MAJURO, Marshall Islands (July 14, 1999 – Marshall Islands Journal)---Small island nations opened a climate change meeting in Majuro Wednesday, with Marshall Islands President Imata Kabua saying nations of the world must "not be side-tracked" by the cost necessary to "save the planet from destructive and irreversible climate change."

The Alliance of Small Islands States (AOSIS) has brought about 50 representatives from around the globe to the atoll nation of the Marshall Islands for three days of meetings on how to get action on the so-called "Kyoto Protocols," which set out guidelines for clean development and worldwide pollution reduction.

Samoa’s Ambassador to the United Nation and AOSIS chairman, Tuiloma Neroni Slade, told the workshop that AOSIS needs to seek ways to engage the large developing nations, such as India and China, as well as the industrialized nations in the effort to reverse advancing climate changes.

Saying that the Marshall Islands has already experienced "extreme weather events like storm surges," President Kabua said that the small islands "cannot remain silent against the danger of climate change."

Kabua said that cooperation among nations is essential, adding that aside from relying on AOSIS for help, "we also count on the cooperation of our friends in the industrialized countries to take the necessary actions as required by the principles of the Climate Change Convention."

Kabua directed his comments to the industrialized nations. "Although economic growth and high standards of living are being enjoyed by some, others are having their livelihoods and dignity endangered," he said.

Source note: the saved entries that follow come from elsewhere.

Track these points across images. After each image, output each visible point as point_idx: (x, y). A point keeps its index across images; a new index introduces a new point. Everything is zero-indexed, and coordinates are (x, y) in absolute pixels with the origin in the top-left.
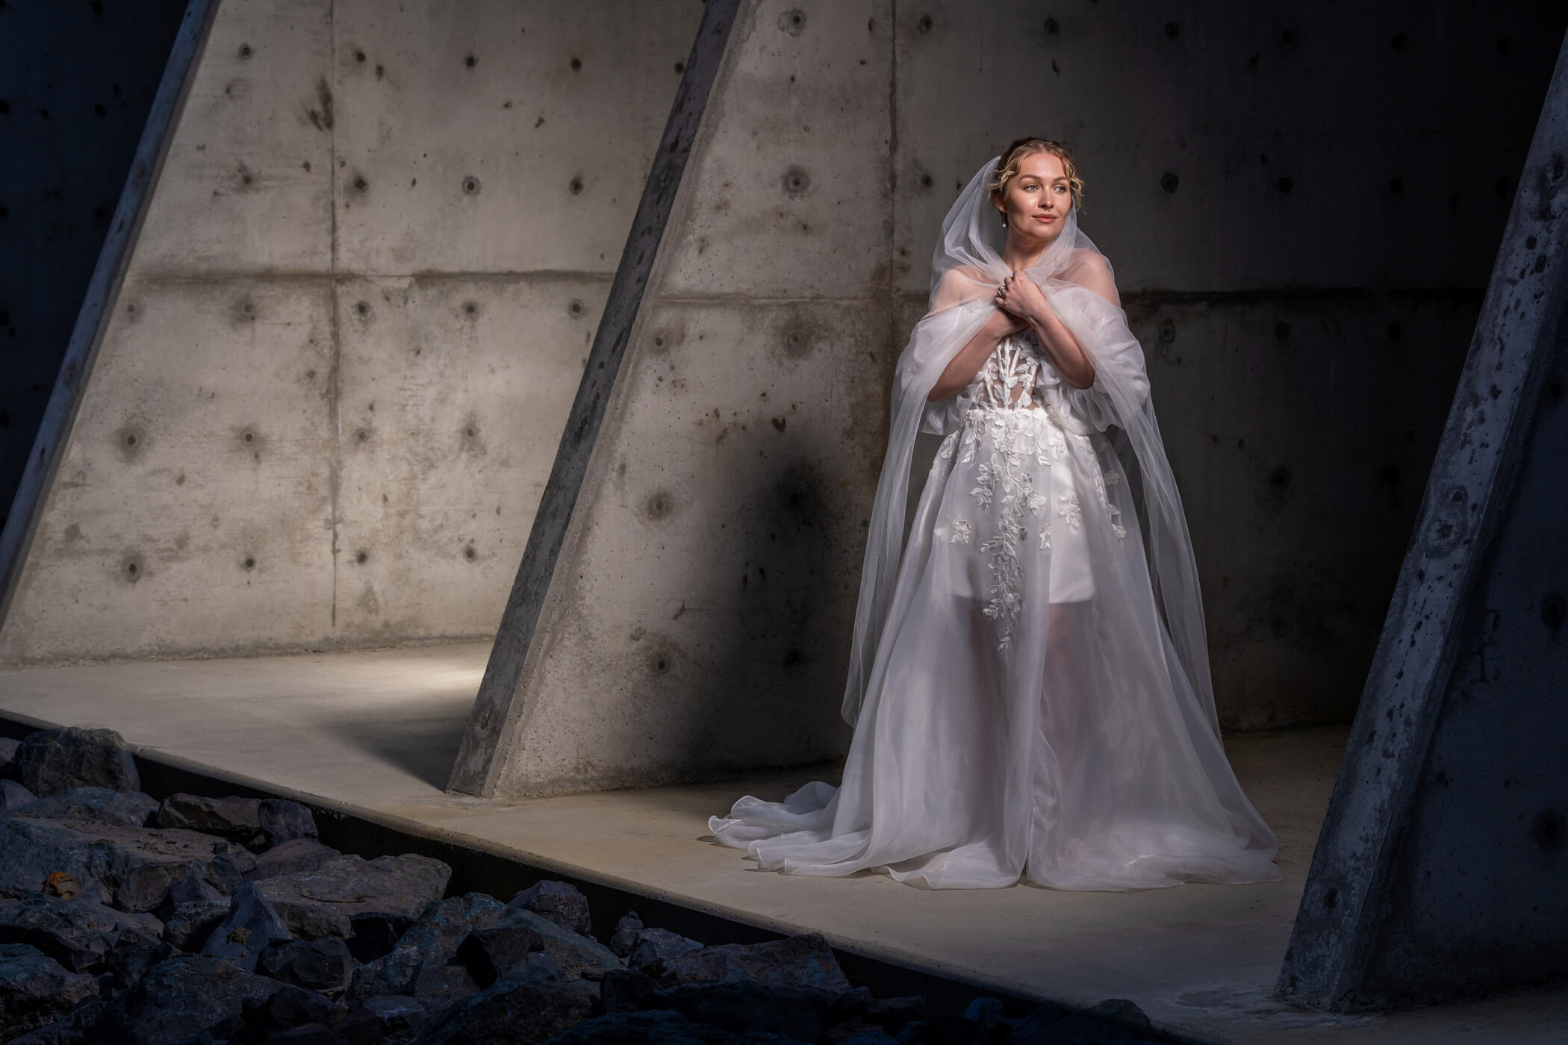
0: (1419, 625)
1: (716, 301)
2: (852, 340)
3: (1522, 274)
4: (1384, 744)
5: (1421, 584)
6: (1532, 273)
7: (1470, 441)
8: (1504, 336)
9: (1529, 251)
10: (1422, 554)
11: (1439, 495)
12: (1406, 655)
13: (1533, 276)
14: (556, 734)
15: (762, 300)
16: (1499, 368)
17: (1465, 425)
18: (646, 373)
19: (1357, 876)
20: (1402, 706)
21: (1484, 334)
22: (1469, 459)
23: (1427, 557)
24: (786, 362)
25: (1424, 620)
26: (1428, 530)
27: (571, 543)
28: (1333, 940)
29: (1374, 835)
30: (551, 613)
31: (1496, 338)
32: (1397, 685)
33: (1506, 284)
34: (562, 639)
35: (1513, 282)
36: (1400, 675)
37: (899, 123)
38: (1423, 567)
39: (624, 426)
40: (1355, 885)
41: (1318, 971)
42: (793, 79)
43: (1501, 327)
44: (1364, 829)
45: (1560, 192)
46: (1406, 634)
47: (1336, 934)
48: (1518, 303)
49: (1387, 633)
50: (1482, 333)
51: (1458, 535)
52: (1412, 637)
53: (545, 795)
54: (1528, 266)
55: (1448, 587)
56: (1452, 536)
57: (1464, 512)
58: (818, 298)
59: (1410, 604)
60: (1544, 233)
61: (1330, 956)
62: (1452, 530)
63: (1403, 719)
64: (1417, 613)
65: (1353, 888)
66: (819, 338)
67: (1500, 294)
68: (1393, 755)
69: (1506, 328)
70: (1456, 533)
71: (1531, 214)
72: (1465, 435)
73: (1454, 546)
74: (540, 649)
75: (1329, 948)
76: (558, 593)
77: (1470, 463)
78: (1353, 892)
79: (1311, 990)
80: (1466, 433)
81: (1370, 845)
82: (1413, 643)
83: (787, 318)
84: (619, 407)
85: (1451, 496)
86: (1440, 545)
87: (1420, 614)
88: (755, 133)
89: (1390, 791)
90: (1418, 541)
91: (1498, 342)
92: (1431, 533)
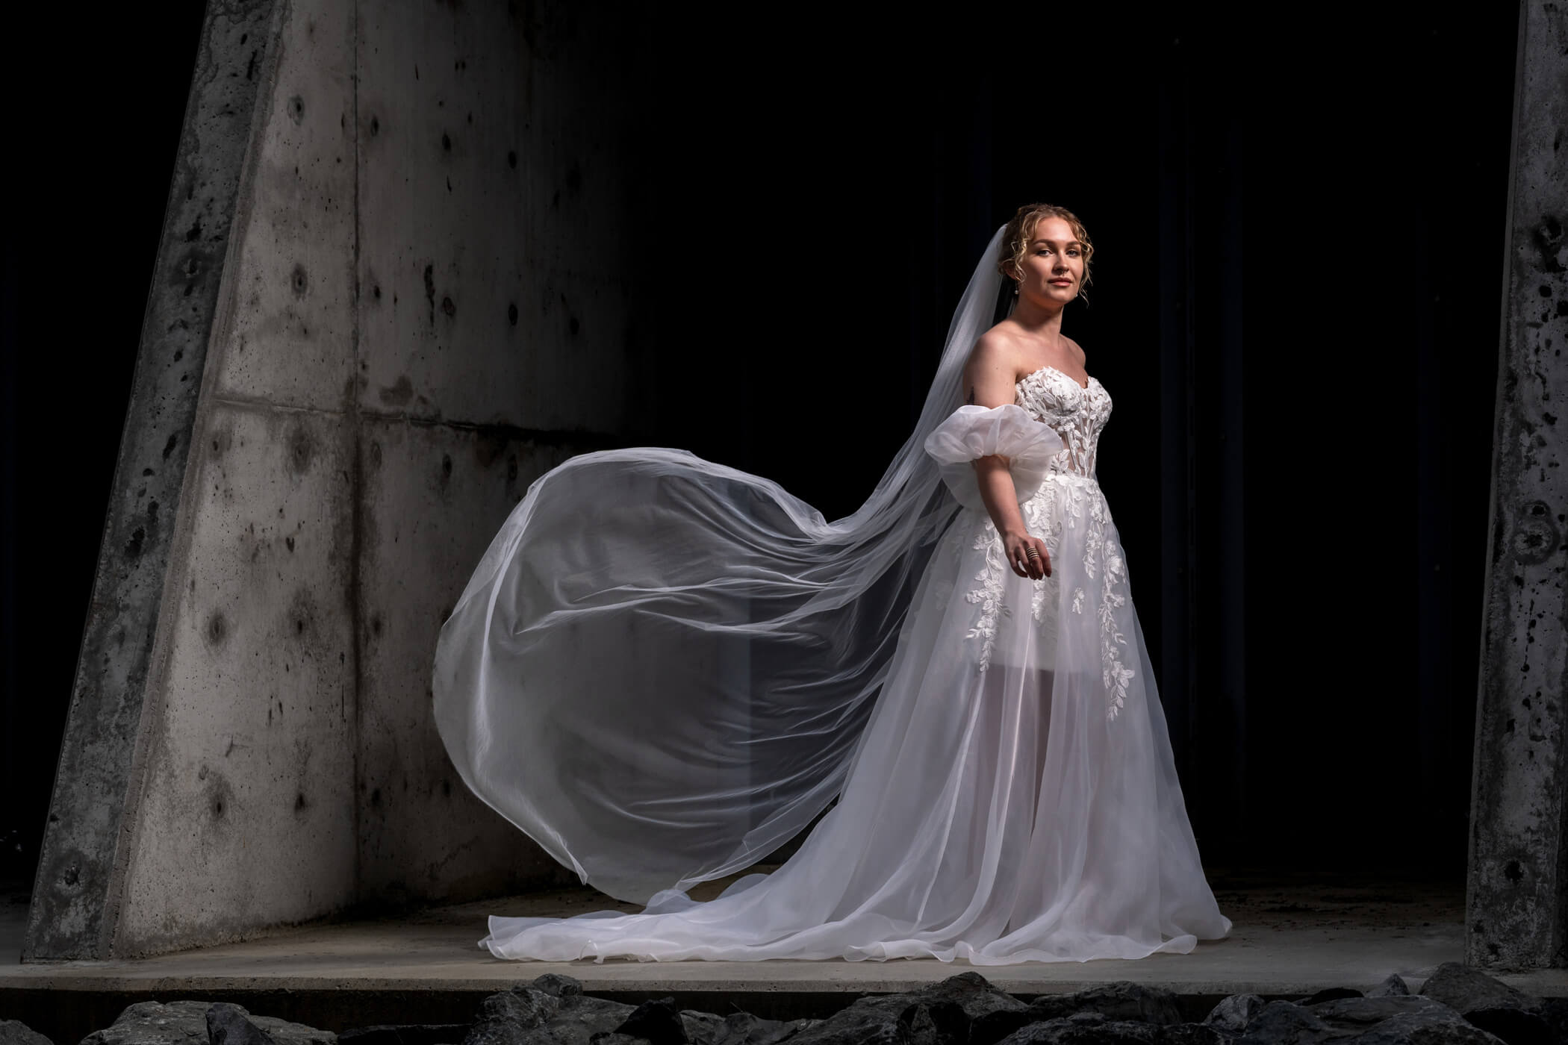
0: (1533, 624)
1: (250, 405)
2: (333, 456)
3: (1545, 318)
4: (1529, 729)
5: (1522, 588)
6: (1555, 317)
7: (1535, 463)
8: (1542, 372)
9: (1545, 299)
10: (1514, 563)
11: (1515, 510)
12: (1527, 650)
13: (1557, 320)
14: (152, 885)
15: (279, 407)
16: (1546, 398)
17: (1524, 450)
18: (207, 479)
19: (1539, 847)
20: (1539, 694)
21: (1518, 370)
22: (1539, 477)
23: (1520, 564)
24: (295, 477)
25: (1538, 620)
26: (1512, 541)
27: (159, 667)
28: (1530, 906)
29: (1547, 809)
30: (147, 746)
31: (1533, 372)
32: (1525, 678)
33: (1528, 328)
34: (155, 777)
35: (1537, 326)
36: (1526, 668)
37: (360, 228)
38: (1519, 574)
39: (193, 536)
40: (1540, 855)
41: (1523, 935)
42: (297, 170)
43: (1536, 364)
44: (1533, 805)
45: (1563, 247)
46: (1521, 632)
47: (1533, 900)
48: (1548, 343)
49: (1496, 634)
50: (1515, 370)
51: (1550, 544)
52: (1528, 634)
53: (145, 956)
54: (1549, 311)
55: (1556, 588)
56: (1544, 544)
57: (1549, 522)
58: (312, 410)
59: (1515, 607)
60: (1557, 283)
61: (1532, 920)
62: (1542, 539)
63: (1544, 705)
64: (1526, 613)
65: (1539, 858)
66: (314, 453)
67: (1525, 336)
68: (1543, 738)
69: (1541, 365)
70: (1547, 542)
71: (1535, 267)
72: (1526, 457)
73: (1549, 552)
74: (140, 788)
75: (1528, 914)
76: (152, 724)
77: (1543, 479)
78: (1539, 861)
79: (1520, 953)
80: (1527, 456)
81: (1544, 818)
82: (1531, 640)
83: (294, 428)
84: (190, 515)
85: (1530, 511)
86: (1532, 552)
87: (1531, 614)
88: (274, 225)
89: (1552, 769)
90: (1504, 552)
91: (1537, 376)
92: (1516, 544)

If no action is taken, the destruction of small islands and low lying coastal areas will follow, he said.

Nations of the world need to "act firmly and decisively on the question of climate change," he said. "Let us not be sidetracked by discussions on how costly the necessary measures will be. But let it be said, that if we are to talk about costs, can we really afford the loss of land and cultures, can we really afford to make this planet uninhabitable?"

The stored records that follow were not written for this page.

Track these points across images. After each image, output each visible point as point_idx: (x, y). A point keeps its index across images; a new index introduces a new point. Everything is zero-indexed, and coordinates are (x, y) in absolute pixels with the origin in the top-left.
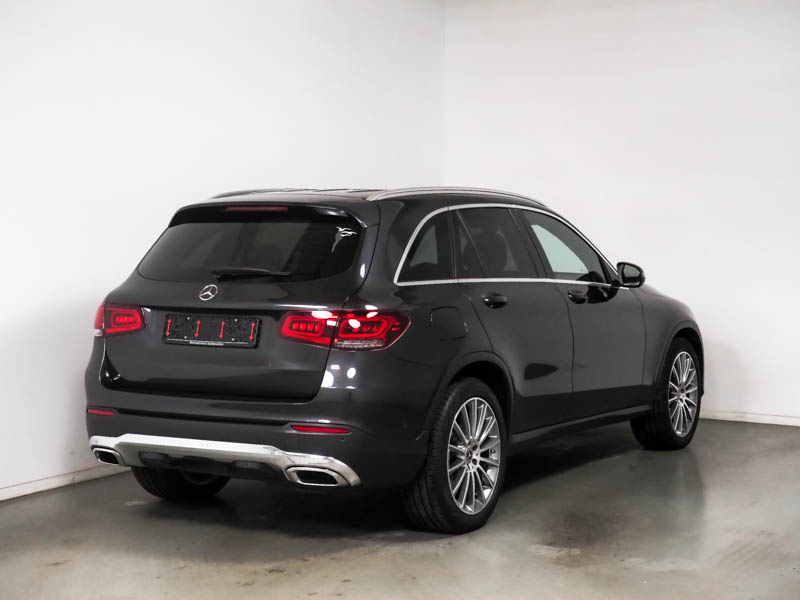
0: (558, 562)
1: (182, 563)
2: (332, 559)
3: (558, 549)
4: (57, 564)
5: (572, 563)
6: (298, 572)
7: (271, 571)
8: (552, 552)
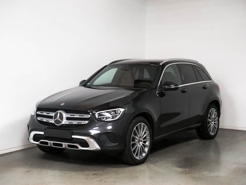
0: (181, 173)
1: (66, 172)
2: (112, 171)
3: (181, 169)
4: (28, 172)
5: (186, 173)
6: (102, 175)
7: (93, 175)
8: (180, 170)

In an early session of the workshop, Slade said that it was essential to address not only the industrialized nations. "We must engage China, India, Brazil and others," he said.

Observing that "AOSIS is not OPEC," Slade said that the organization needed to be clear and assertive in the climate change debate, and needed "balance" in dealing with both industrialized and non-industrialized countries.

This workshop, he said, was "reaching out to the international community to share its concerns" about climate change and what can be done to reverse it.

Officials from most Pacific nations, and islands in the Caribbean, Indian Ocean and Mediterranean are attending the three-day session in Majuro, along with scientists from the United States, Europe and elsewhere.